I was reading recently an article in a religious journal, Christianity Today. Let me share the burden of this article with you. The article was called "Are evangelicals missing God at church?" Now I don't like the word "evangelicals" used in that exclusive kind of way so I would prefer talk about it in terms of "are Christians missing the experience of God at church?" The article was about various forms of worship whose legitimate aim was to make people comfortable and happy in church, perhaps with services that tended to be spiritually undemanding with much breezy chorus singing and the like. According to this article which was based on some comments made by students at Wheaton College, which is a conservative evangelical college, many of these young people, over a period of time, were beginning, in that kind of service, to find the missing dimension and the missing dimension was any sense of experience or encounter with God in these services.
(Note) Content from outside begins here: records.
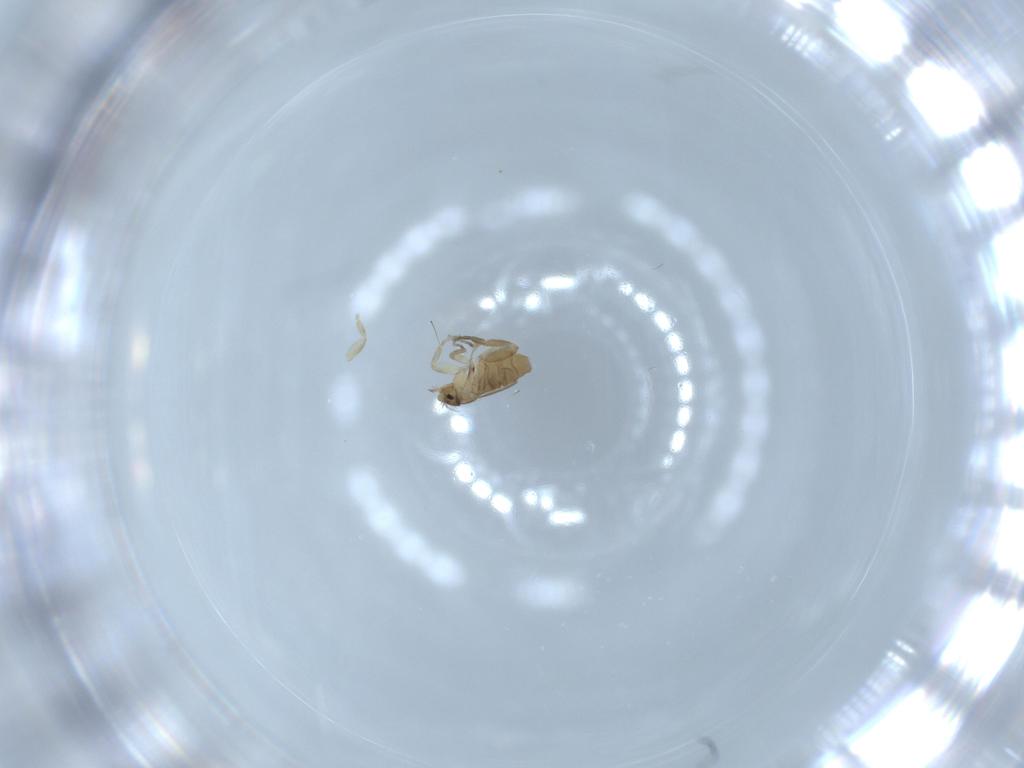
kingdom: Animalia
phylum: Arthropoda
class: Insecta
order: Diptera
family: Phoridae
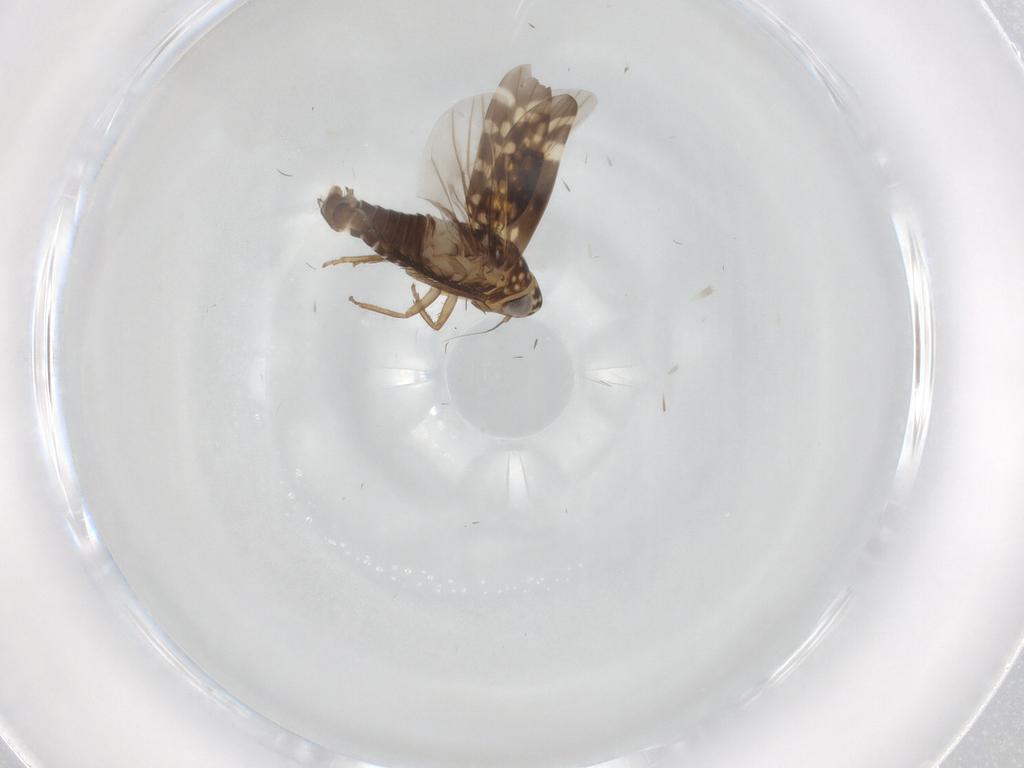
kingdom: Animalia
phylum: Arthropoda
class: Insecta
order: Hemiptera
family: Cicadellidae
Now this was a critique not of hostile liberals to that kind of thing; this was a critique of young people brought up in the evangelical community. They were singing choruses about Jesus and they were perhaps listening to rather long didactic sermons of a particular kind. But what some of them came to say about that kind of experience was this. There was no imagination, no mystery, no beauty. It was all preaching and books and application.
The writer of the article commenting on these statements asks the question "what is worship?" and then he answers it not by giving an abstract definition of worship but by speaking about the worshippers. He said this: "Worshippers seek an encounter with the glory of God, the transcendent power and numinous mystery of the divine." The transcendent power and numinous mystery of the Divine? Now I know that people come to church for more than that. But I believe that when they come to church, they should not go away with less than that — a sense of the transcendent power and numinous mystery of the Divine. This should be mediated to people as they worship. It should be mediated through the words that we speak, through the praises that we offer together, through the choral music that we listen to so that both in the text of the music and also in the sound of the music, people begin to have the sense of the transcendent power and the numinous mystery of the Divine — that this place is a serious place! That this place is a different place from all these other places that we inhabit during the week.
I used to worship from time to time in a great Presbyterian church. It had a starkly simple order of service and the service was begun invariably by the minister rising in the pulpit and saying these four words in a gentle sometimes almost inaudible voice: "Let us worship God". As soon as he said that, you had the impression that you were about to enter into something mysterious, something majestic, something indeed transcendent. Something of the experience of Isaiah seeing the Lord high and lifted up. It felt a bit like Jacob. You felt you were saying in your heart: "how awesome is this place; this is the House of God; this is the Gate of Heaven".
A modern commentator has said that our generation has lost the sense of the transcendent. You know, I have to say that I think there are some forms of worship that accept that. Indeed there are some forms of worship that actually encourage that because the worship is all about the experience of human interaction and fellowship and conversation and feeling good — all at the horizontal level without the sense of encounter. Encounter with the transcendent, the Divine God. I do not believe that this generation has lost its sense of the transcendent. I believe it may be buried. I believe it may be trampled under foot by many features of our contemporary day, but I don't believe it is lost.
What I would like to say to the congregation this morning is this: let this be a place where through our worship the sense of the transcendent is recovered and revived and converted into a vision — a vision of the glory of God so that people might say from time to time: "Is this not the house of God? Is this not the Gate of Heaven?"